(Task to carry out): Arrange the data as a Markdown table with columns headed "Row" and "Text", numbering each line and leaving out blank lines. Start at the first line of the data and end with the line containing "ainda mais presentes, encantadores, impactantes".

(Excerpted data):
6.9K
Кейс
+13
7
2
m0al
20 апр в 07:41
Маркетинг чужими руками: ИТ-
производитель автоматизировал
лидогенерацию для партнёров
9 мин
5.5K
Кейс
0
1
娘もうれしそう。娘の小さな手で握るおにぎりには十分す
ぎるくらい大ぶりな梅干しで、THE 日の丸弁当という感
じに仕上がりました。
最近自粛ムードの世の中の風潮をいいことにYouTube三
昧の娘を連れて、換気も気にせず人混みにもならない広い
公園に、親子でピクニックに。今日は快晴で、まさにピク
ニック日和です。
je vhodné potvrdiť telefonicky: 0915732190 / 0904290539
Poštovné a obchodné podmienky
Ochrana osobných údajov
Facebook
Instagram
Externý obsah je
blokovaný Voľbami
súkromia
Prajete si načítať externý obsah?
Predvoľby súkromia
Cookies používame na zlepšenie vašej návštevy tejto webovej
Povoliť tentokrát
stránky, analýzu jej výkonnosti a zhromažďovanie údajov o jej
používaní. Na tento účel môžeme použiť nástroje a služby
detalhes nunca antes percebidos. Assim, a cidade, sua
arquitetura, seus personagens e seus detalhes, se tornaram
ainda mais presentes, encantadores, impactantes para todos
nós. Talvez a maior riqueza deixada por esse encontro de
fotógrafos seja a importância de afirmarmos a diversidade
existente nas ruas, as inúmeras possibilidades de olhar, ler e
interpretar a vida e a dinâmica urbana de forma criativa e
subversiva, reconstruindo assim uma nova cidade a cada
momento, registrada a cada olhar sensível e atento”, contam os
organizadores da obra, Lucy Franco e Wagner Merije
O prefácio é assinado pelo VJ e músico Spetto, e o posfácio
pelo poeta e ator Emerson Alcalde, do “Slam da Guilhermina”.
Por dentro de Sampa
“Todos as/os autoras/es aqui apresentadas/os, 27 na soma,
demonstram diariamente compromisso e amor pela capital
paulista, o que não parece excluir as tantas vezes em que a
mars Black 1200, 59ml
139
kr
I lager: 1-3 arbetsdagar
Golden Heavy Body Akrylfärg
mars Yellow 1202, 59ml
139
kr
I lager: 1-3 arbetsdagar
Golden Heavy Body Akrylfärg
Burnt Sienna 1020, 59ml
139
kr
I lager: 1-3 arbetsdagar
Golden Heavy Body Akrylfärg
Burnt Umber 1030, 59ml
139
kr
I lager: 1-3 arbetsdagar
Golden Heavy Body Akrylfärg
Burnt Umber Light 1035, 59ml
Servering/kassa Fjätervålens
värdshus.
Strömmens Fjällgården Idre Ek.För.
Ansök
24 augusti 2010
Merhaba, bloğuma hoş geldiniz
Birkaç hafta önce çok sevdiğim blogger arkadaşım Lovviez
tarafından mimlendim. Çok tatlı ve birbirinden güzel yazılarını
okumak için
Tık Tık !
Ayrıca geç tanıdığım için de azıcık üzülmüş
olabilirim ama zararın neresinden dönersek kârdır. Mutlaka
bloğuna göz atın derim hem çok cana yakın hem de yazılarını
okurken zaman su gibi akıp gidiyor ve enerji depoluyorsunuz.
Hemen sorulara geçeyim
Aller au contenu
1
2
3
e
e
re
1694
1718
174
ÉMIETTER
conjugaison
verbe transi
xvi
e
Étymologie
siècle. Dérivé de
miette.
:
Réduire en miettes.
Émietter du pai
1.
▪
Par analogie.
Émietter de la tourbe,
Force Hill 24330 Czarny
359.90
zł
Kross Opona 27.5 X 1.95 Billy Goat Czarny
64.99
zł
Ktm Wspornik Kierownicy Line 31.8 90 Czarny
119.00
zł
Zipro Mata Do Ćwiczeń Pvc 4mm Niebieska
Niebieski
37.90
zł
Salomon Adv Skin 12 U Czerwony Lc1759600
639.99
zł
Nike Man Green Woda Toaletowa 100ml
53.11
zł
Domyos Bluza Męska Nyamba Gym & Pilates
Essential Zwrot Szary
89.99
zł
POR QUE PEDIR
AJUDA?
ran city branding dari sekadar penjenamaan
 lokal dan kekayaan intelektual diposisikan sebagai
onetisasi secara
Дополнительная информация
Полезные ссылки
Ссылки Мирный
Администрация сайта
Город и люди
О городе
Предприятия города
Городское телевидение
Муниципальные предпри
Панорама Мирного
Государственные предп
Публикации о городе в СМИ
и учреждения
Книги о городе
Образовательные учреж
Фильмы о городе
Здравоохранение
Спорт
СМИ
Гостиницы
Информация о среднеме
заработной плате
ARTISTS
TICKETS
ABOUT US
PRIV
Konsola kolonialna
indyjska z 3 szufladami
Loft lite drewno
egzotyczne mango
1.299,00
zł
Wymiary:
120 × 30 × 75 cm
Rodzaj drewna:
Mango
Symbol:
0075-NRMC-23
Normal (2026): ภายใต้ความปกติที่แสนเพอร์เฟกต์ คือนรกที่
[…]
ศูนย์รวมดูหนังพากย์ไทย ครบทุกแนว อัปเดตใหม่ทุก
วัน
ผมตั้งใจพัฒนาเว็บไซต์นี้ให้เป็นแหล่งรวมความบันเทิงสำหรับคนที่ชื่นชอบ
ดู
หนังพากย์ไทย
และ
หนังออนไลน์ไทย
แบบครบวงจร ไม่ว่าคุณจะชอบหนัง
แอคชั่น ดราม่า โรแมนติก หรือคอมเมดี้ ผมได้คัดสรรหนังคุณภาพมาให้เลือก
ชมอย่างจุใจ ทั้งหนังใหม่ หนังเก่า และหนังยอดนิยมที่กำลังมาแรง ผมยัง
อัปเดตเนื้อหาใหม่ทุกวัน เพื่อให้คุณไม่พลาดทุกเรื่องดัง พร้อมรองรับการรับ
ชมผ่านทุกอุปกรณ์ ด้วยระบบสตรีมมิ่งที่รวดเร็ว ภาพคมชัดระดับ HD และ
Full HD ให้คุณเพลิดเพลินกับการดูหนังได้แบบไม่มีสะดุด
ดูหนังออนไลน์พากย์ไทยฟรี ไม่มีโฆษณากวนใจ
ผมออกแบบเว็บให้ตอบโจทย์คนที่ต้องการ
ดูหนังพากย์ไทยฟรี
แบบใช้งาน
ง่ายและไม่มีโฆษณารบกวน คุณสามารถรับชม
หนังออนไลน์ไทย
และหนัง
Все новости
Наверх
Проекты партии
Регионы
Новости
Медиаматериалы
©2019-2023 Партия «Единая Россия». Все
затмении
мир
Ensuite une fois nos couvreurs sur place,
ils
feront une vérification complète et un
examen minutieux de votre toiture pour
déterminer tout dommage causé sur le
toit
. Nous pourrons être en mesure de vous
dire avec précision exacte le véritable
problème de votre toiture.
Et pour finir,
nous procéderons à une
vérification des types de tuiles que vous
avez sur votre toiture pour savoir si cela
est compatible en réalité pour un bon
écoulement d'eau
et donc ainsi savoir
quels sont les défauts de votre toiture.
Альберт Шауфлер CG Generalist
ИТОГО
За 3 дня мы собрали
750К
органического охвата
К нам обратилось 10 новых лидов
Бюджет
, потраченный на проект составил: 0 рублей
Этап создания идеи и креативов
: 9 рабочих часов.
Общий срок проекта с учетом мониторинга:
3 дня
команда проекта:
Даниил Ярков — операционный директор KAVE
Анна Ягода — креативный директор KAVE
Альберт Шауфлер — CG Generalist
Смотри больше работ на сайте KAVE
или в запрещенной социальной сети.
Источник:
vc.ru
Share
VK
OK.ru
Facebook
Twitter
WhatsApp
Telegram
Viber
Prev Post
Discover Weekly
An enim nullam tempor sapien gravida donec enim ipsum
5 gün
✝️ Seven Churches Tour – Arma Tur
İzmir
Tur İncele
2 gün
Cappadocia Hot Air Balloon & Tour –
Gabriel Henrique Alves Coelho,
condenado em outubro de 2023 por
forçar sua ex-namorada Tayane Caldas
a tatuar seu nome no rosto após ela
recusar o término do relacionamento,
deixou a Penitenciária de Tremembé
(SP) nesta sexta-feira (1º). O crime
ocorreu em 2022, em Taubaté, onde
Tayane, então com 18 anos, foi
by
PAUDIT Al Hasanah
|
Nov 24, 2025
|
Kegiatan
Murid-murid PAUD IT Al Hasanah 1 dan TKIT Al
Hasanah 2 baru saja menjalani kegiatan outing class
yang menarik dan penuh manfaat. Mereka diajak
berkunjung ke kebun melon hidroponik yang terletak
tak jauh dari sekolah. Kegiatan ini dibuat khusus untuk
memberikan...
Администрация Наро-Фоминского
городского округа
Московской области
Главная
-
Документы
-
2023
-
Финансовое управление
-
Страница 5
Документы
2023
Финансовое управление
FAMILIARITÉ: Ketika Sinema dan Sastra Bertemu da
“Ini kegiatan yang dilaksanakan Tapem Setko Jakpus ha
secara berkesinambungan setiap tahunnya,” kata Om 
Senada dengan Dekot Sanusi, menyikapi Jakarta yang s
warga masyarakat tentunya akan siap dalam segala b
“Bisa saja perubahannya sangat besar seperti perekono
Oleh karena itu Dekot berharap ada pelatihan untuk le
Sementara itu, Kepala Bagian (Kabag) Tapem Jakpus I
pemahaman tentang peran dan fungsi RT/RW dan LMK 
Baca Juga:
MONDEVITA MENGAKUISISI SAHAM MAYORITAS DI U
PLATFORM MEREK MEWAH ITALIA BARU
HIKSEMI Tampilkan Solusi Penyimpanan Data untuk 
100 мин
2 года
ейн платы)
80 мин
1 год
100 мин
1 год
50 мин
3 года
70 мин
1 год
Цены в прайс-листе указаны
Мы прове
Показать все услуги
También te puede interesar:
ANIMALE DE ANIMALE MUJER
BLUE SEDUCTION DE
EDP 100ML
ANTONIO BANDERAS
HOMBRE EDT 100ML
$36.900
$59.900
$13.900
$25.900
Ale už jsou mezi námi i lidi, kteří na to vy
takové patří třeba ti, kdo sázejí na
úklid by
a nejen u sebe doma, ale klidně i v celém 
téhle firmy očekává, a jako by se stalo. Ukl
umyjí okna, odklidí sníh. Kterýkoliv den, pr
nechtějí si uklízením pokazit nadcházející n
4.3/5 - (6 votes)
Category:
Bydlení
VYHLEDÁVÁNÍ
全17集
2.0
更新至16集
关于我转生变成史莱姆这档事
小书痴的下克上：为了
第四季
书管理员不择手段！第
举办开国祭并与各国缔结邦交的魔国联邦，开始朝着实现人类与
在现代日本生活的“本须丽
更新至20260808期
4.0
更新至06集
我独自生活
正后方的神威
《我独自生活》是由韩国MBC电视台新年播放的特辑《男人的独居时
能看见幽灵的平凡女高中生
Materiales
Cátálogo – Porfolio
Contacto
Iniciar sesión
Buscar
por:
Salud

(Exercise result):
| Row | Text |
|---|---|
| 1 | 6.9K |
| 2 | Кейс |
| 3 | +13 |
| 4 | 7 |
| 5 | 2 |
| 6 | m0al |
| 7 | 20 апр в 07:41 |
| 8 | Маркетинг чужими руками: ИТ- |
| 9 | производитель автоматизировал |
| 10 | лидогенерацию для партнёров |
| 11 | 9 мин |
| 12 | 5.5K |
| 13 | Кейс |
| 14 | 0 |
| 15 | 1 |
| 16 | 娘もうれしそう。娘の小さな手で握るおにぎりには十分す |
| 17 | ぎるくらい大ぶりな梅干しで、THE 日の丸弁当という感 |
| 18 | じに仕上がりました。 |
| 19 | 最近自粛ムードの世の中の風潮をいいことにYouTube三 |
| 20 | 昧の娘を連れて、換気も気にせず人混みにもならない広い |
| 21 | 公園に、親子でピクニックに。今日は快晴で、まさにピク |
| 22 | ニック日和です。 |
| 23 | je vhodné potvrdiť telefonicky: 0915732190 / 0904290539 |
| 24 | Poštovné a obchodné podmienky |
| 25 | Ochrana osobných údajov |
| 26 | Facebook |
| 27 | Instagram |
| 28 | Externý obsah je |
| 29 | blokovaný Voľbami |
| 30 | súkromia |
| 31 | Prajete si načítať externý obsah? |
| 32 | Predvoľby súkromia |
| 33 | Cookies používame na zlepšenie vašej návštevy tejto webovej |
| 34 | Povoliť tentokrát |
| 35 | stránky, analýzu jej výkonnosti a zhromažďovanie údajov o jej |
| 36 | používaní. Na tento účel môžeme použiť nástroje a služby |
| 37 | detalhes nunca antes percebidos. Assim, a cidade, sua |
| 38 | arquitetura, seus personagens e seus detalhes, se tornaram |
| 39 | ainda mais presentes, encantadores, impactantes para todos |